====== DATASET EXCERPT ======

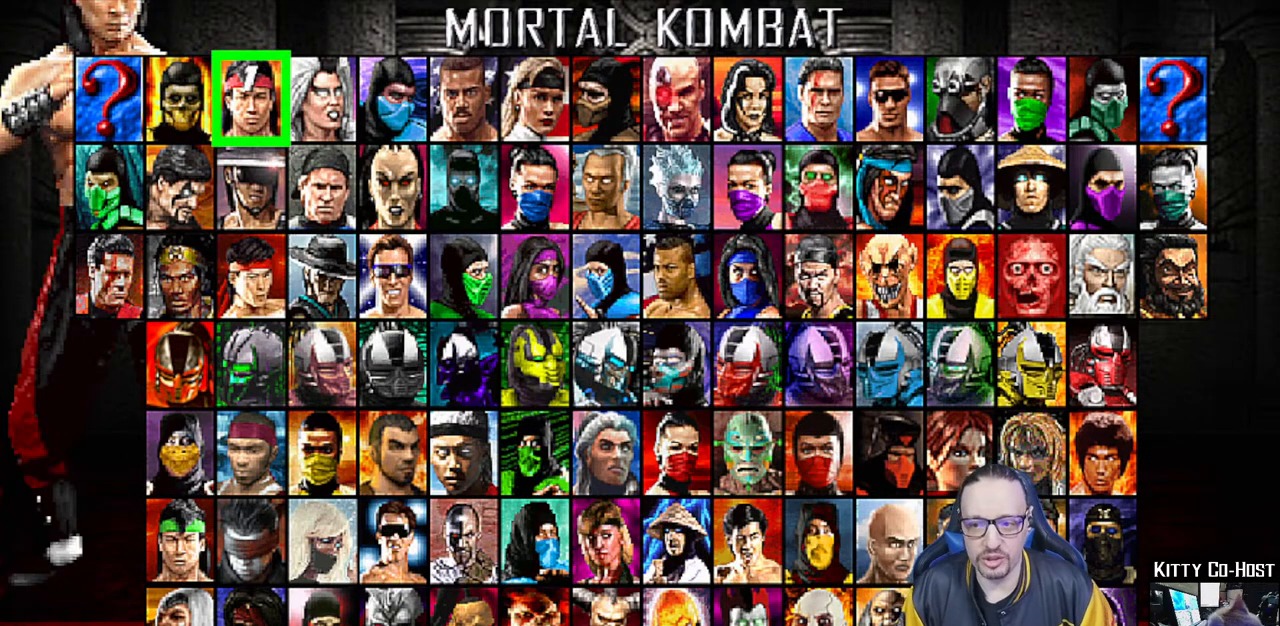
{"buttons": [], "left_stick": "center", "right_stick": "center", "events": [[400, "DPAD_RIGHT", "down"], [500, "DPAD_RIGHT", "up"]]}
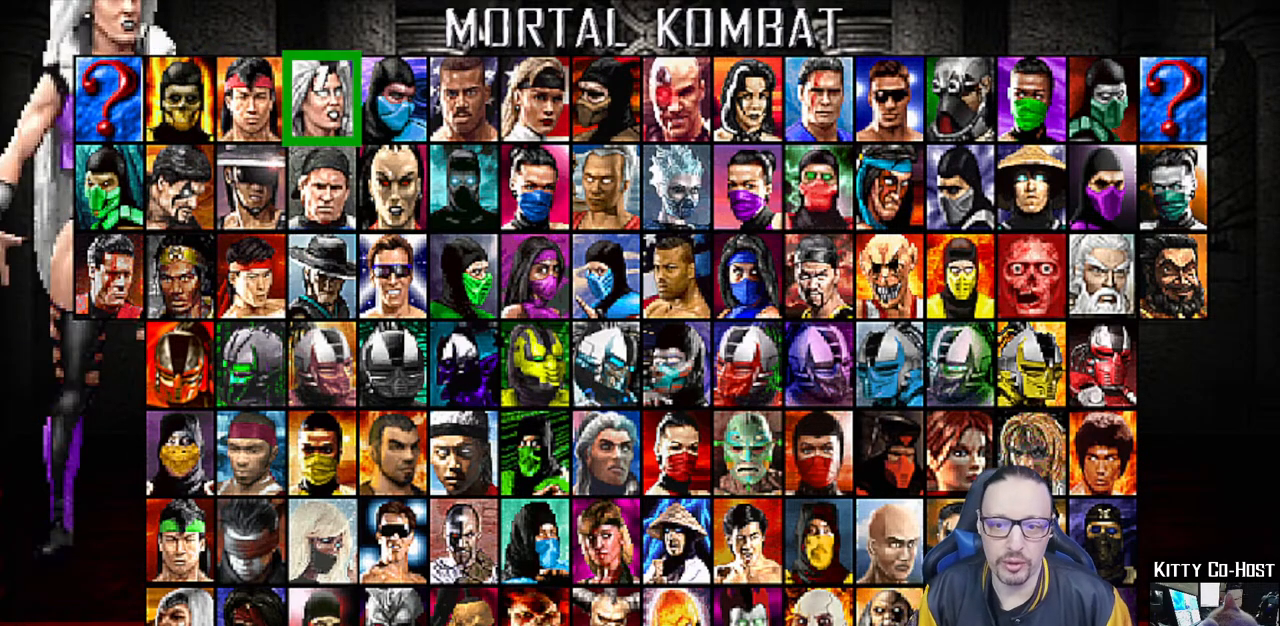
{"buttons": [], "left_stick": "center", "right_stick": "center", "events": []}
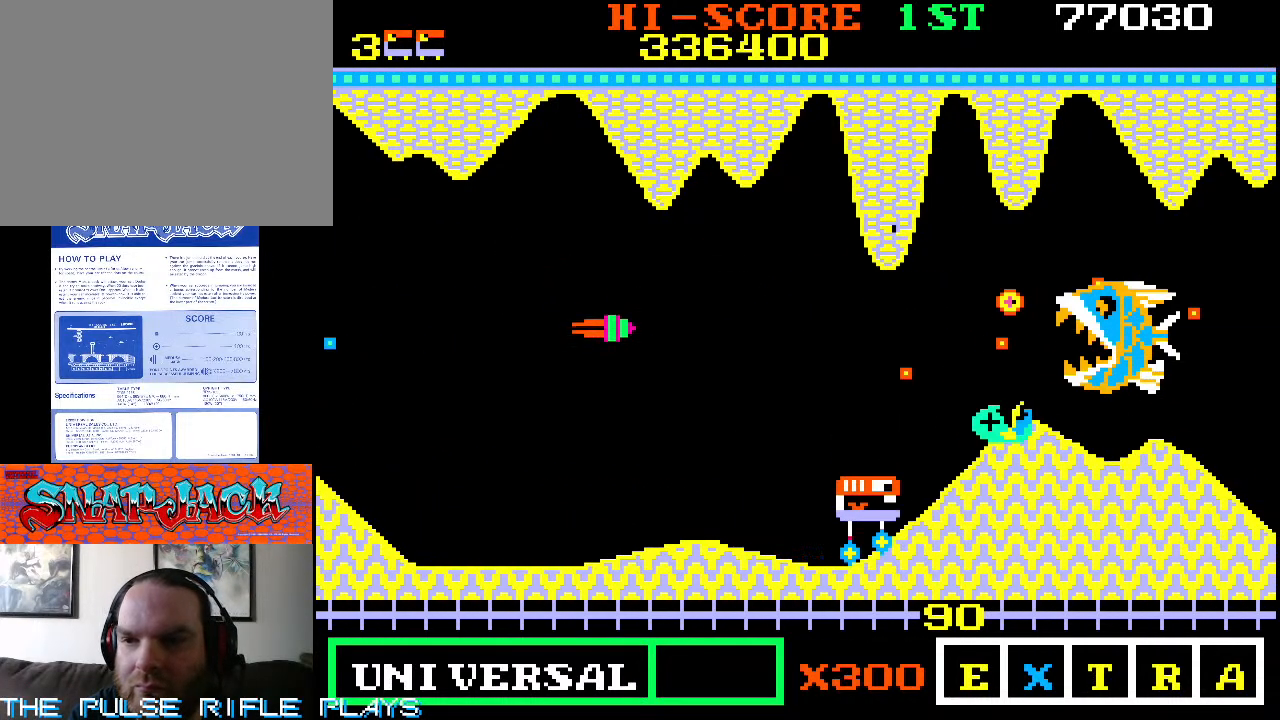
Gameplay with a controller (arcade stick); each line is a JSON object with the inputs held at the frame after it (dt_ms = milliseconds from this image to that frame). "events" lists button and stick changes between this image and that frame as [ms after this image, input, new state], when the widget could be followed in between. Not read: L3 R3.
{"dt_ms": 500, "buttons": [], "left_stick": "up", "events": [[33, "left_stick", "down-left"], [167, "left_stick", "center"], [217, "left_stick", "right"], [300, "left_stick", "up"]]}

======

[WORK ITEM]
All of the data above needs to be retyped exactly, with the pictures removed.

[WORKED SOLUTION]
{"buttons": [], "left_stick": "center", "right_stick": "center", "events": [[400, "DPAD_RIGHT", "down"], [500, "DPAD_RIGHT", "up"]]}
{"buttons": [], "left_stick": "center", "right_stick": "center", "events": []}
Gameplay with a controller (arcade stick); each line is a JSON object with the inputs held at the frame after it (dt_ms = milliseconds from this image to that frame). "events" lists button and stick changes between this image and that frame as [ms after this image, input, new state], when the widget could be followed in between. Not read: L3 R3.
{"dt_ms": 500, "buttons": [], "left_stick": "up", "events": [[33, "left_stick", "down-left"], [167, "left_stick", "center"], [217, "left_stick", "right"], [300, "left_stick", "up"]]}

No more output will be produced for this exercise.